§ Supplied entries

* * * * * * * * *

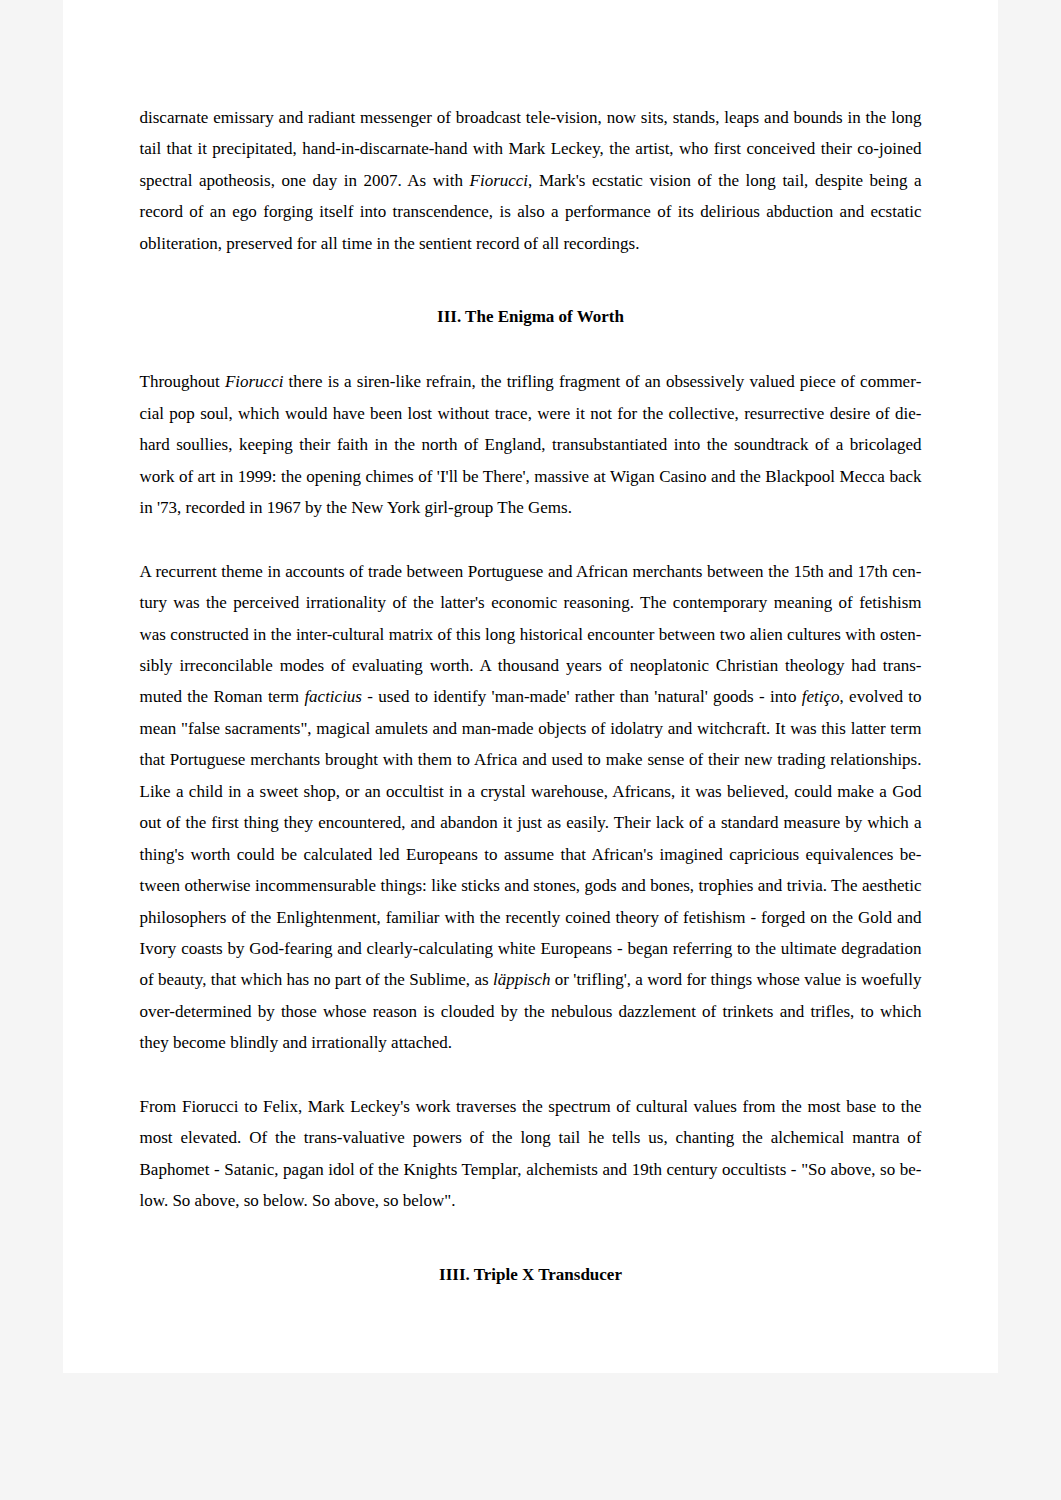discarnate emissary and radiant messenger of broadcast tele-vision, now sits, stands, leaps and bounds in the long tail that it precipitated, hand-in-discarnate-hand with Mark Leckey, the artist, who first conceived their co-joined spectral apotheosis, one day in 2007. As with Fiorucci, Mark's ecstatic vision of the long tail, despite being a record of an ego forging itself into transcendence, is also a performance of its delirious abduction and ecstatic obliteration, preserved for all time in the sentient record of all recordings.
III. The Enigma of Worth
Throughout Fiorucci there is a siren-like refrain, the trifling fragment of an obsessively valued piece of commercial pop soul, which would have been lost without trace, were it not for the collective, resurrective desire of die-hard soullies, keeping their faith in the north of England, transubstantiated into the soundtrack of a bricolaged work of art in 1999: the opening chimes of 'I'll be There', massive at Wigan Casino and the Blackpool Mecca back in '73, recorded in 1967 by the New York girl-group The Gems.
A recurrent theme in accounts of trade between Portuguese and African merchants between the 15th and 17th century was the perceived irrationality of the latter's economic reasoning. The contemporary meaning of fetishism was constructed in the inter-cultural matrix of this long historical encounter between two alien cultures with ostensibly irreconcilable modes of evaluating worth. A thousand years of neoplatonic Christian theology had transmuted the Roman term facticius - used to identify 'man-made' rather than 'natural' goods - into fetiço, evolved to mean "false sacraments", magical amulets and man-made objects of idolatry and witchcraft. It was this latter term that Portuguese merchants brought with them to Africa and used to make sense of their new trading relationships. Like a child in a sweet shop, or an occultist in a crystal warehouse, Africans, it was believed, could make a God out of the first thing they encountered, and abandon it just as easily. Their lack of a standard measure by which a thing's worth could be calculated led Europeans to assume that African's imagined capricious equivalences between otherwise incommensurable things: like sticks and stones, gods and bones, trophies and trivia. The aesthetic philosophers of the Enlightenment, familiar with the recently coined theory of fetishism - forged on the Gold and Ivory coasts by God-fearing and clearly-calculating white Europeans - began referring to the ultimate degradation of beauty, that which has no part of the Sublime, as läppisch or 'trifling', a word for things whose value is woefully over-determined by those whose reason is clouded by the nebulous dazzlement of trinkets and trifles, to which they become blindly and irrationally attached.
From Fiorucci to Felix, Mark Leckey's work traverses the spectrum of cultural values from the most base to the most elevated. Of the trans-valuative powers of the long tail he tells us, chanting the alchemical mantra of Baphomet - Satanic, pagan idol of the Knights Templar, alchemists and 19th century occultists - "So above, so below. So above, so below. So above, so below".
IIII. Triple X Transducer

* * * * * * * * *

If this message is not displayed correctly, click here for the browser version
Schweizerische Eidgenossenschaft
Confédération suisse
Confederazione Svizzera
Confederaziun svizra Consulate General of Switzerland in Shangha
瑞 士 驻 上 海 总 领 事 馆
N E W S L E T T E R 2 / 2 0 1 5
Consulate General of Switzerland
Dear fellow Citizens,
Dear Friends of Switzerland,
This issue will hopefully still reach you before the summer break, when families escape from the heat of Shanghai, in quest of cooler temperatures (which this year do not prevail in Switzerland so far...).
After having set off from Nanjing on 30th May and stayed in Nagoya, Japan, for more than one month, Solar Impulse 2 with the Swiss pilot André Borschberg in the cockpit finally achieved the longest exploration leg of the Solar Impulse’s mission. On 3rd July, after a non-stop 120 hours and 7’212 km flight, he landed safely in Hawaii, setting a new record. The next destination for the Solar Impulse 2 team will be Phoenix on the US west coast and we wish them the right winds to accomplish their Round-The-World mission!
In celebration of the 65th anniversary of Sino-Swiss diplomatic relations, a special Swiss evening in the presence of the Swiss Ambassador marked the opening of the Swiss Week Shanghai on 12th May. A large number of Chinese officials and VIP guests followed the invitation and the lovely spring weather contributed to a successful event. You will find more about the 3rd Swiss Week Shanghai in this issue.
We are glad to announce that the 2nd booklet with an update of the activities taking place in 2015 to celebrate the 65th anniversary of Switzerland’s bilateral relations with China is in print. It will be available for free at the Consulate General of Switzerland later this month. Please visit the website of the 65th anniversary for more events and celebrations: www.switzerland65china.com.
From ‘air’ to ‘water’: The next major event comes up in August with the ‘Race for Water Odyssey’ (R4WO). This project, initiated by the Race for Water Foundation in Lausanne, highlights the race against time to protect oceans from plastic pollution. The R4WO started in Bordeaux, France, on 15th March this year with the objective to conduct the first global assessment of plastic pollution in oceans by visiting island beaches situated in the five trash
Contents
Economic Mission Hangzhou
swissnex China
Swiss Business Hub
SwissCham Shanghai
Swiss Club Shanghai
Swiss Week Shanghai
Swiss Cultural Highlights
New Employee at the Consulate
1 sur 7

* * * * * * * * *

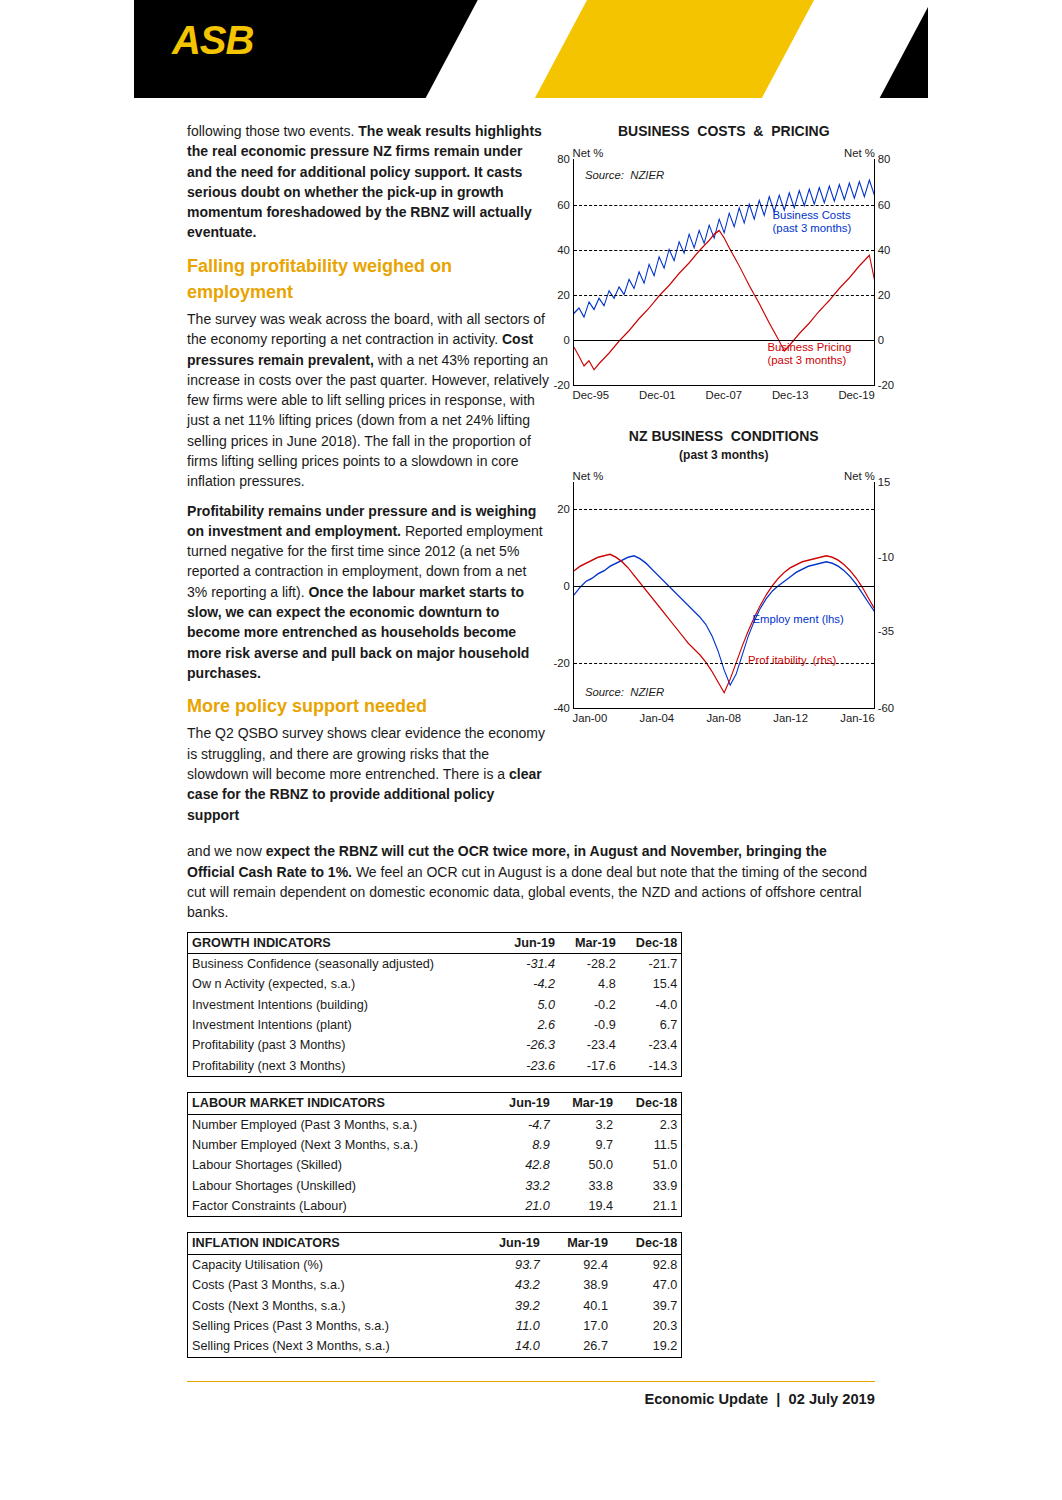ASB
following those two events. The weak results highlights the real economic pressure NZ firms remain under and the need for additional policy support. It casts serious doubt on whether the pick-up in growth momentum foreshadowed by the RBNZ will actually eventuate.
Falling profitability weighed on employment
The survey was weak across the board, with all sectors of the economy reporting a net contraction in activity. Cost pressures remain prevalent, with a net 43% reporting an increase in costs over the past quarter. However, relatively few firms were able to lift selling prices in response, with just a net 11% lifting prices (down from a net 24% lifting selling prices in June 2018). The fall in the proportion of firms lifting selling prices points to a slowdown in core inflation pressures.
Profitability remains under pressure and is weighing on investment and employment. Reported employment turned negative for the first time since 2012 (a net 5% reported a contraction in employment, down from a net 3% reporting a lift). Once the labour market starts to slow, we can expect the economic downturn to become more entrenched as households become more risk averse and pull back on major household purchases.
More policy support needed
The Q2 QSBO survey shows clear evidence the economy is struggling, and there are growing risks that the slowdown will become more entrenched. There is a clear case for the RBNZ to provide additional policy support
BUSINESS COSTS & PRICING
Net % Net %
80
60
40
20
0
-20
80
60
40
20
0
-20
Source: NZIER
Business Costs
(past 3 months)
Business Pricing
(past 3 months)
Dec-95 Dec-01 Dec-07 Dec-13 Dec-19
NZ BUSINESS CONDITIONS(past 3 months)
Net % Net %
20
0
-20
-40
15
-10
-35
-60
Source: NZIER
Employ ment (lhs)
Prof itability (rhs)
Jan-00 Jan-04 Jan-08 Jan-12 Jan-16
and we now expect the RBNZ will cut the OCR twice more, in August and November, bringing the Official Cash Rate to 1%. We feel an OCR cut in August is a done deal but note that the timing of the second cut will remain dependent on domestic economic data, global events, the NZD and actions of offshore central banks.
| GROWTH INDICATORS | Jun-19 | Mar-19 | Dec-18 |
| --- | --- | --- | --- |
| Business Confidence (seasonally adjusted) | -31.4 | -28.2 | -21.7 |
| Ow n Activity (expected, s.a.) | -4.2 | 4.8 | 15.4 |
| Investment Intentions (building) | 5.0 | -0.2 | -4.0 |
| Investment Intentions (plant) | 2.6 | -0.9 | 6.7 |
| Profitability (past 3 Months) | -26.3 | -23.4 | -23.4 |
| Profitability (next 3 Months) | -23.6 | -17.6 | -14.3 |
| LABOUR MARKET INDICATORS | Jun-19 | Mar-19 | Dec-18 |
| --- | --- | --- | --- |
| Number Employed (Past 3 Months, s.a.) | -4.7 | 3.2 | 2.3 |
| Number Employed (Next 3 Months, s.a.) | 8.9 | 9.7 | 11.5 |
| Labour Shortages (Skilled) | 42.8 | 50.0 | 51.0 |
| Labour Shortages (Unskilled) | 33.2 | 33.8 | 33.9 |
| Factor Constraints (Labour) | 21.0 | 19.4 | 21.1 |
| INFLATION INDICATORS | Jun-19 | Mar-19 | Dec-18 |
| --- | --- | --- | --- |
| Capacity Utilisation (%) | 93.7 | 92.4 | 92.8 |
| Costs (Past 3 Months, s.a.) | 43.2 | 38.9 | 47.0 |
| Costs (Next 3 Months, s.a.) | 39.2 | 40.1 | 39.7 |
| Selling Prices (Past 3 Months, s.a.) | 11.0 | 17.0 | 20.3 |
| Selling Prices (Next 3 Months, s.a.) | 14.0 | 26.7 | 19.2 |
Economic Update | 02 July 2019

* * * * * * * * *

§ Try it
Every line that holds the word "Week" should be copied from the records.

§ Solution to this task
In celebration of the 65th anniversary of Sino-Swiss diplomatic relations, a special Swiss evening in the presence of the Swiss Ambassador marked the opening of the Swiss Week Shanghai on 12th May. A large number of Chinese officials and VIP guests followed the invitation and the lovely spring weather contributed to a successful event. You will find more about the 3rd Swiss Week Shanghai in this issue.
Swiss Week Shanghai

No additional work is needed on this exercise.